Copy the items below with each "scientific name" switched to "species" and everything else left as it is. Omit the pictures.

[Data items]

'''

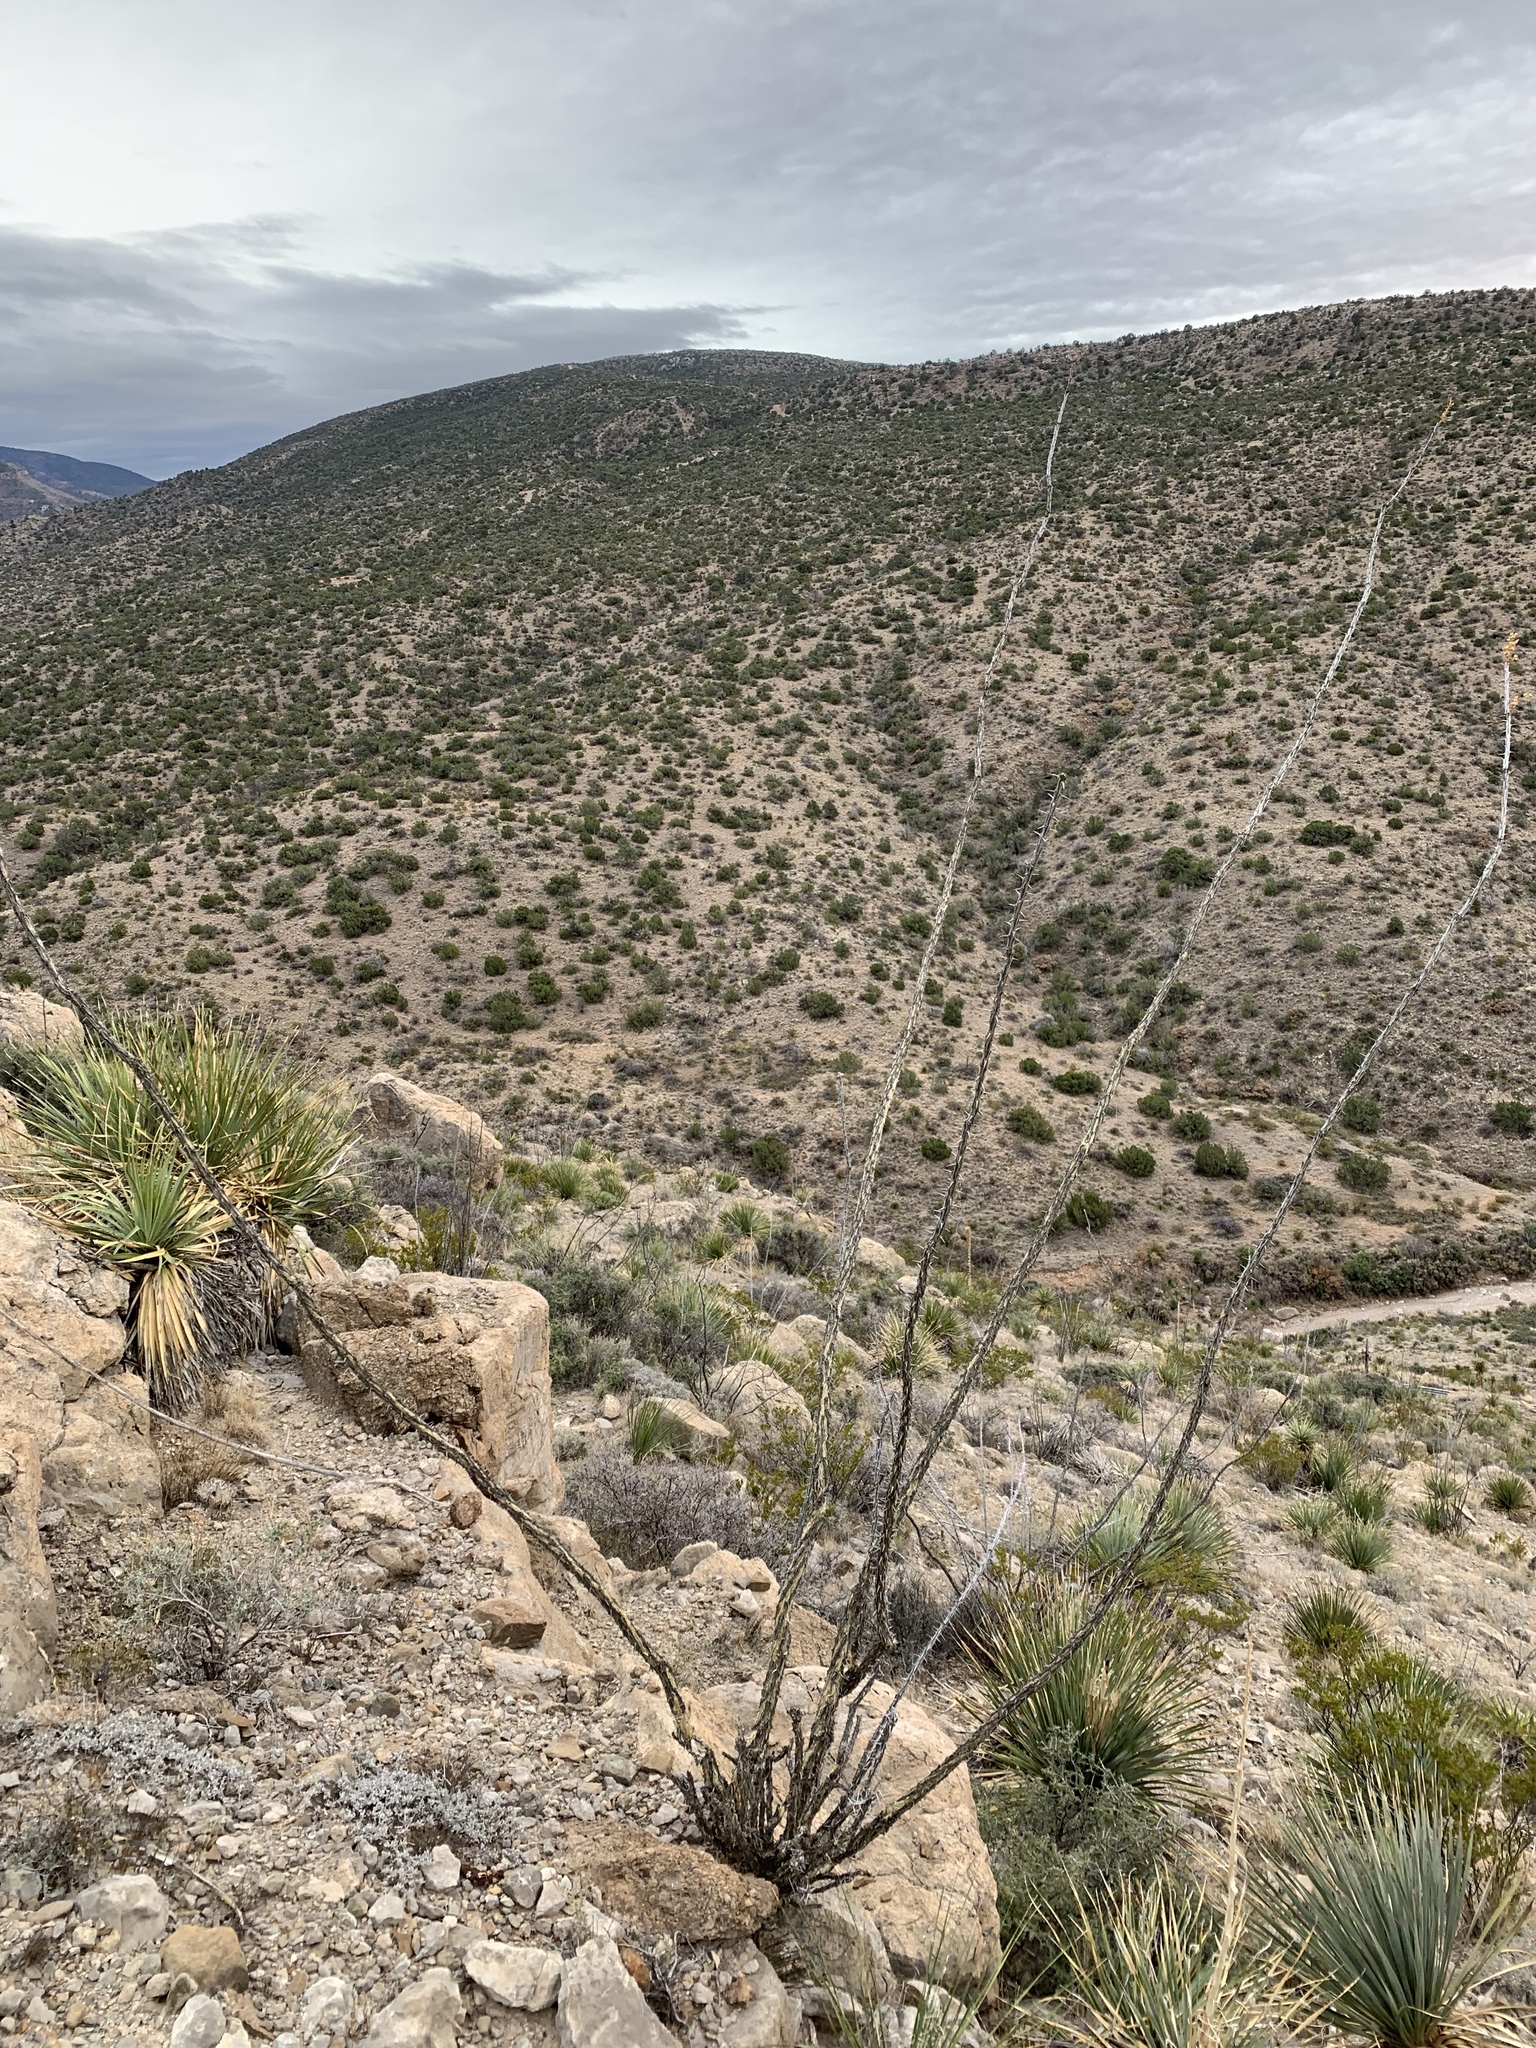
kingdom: Plantae
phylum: Tracheophyta
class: Magnoliopsida
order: Ericales
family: Fouquieriaceae
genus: Fouquieria
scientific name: Fouquieria splendens
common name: Vine-cactus
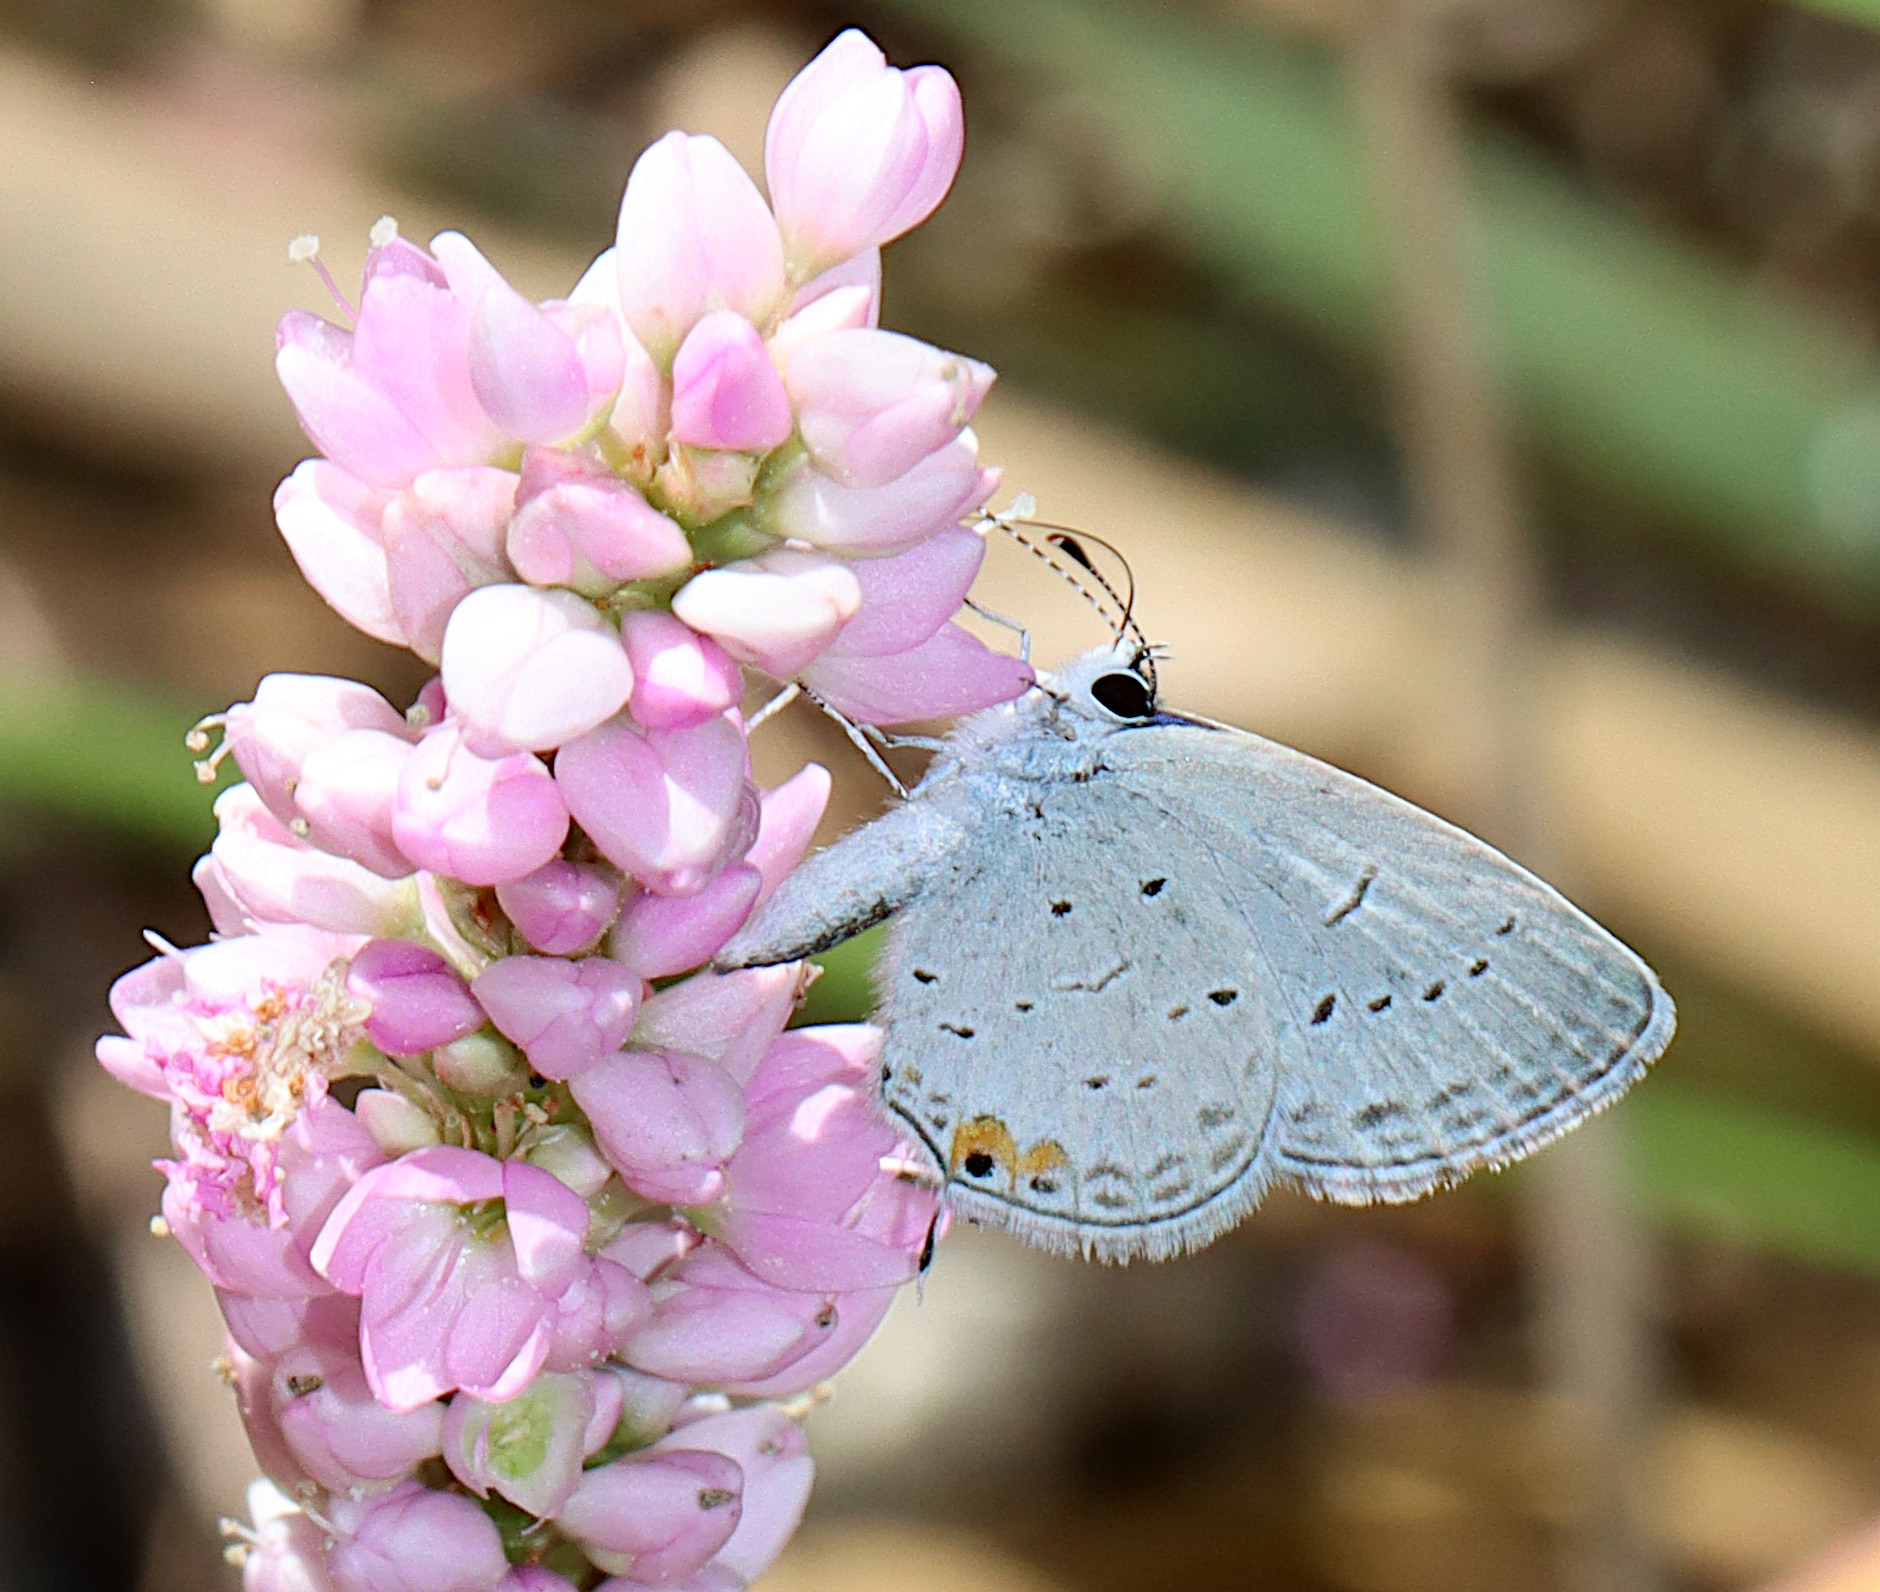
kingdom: Animalia
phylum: Arthropoda
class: Insecta
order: Lepidoptera
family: Lycaenidae
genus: Elkalyce
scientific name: Elkalyce comyntas
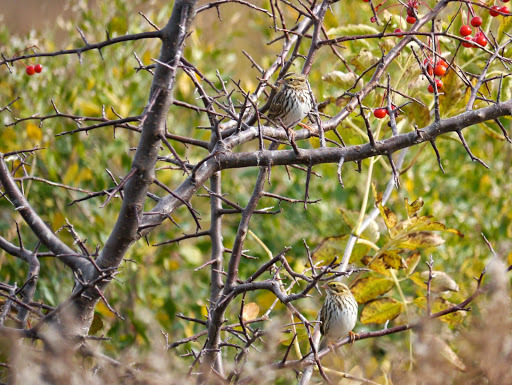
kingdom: Animalia
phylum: Chordata
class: Aves
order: Passeriformes
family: Passerellidae
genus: Passerculus
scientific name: Passerculus sandwichensis
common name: Savannah sparrow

'''

RESULT BELOW ->
kingdom: Plantae
phylum: Tracheophyta
class: Magnoliopsida
order: Ericales
family: Fouquieriaceae
genus: Fouquieria
species: Fouquieria splendens
common name: Vine-cactus
kingdom: Animalia
phylum: Arthropoda
class: Insecta
order: Lepidoptera
family: Lycaenidae
genus: Elkalyce
species: Elkalyce comyntas
kingdom: Animalia
phylum: Chordata
class: Aves
order: Passeriformes
family: Passerellidae
genus: Passerculus
species: Passerculus sandwichensis
common name: Savannah sparrow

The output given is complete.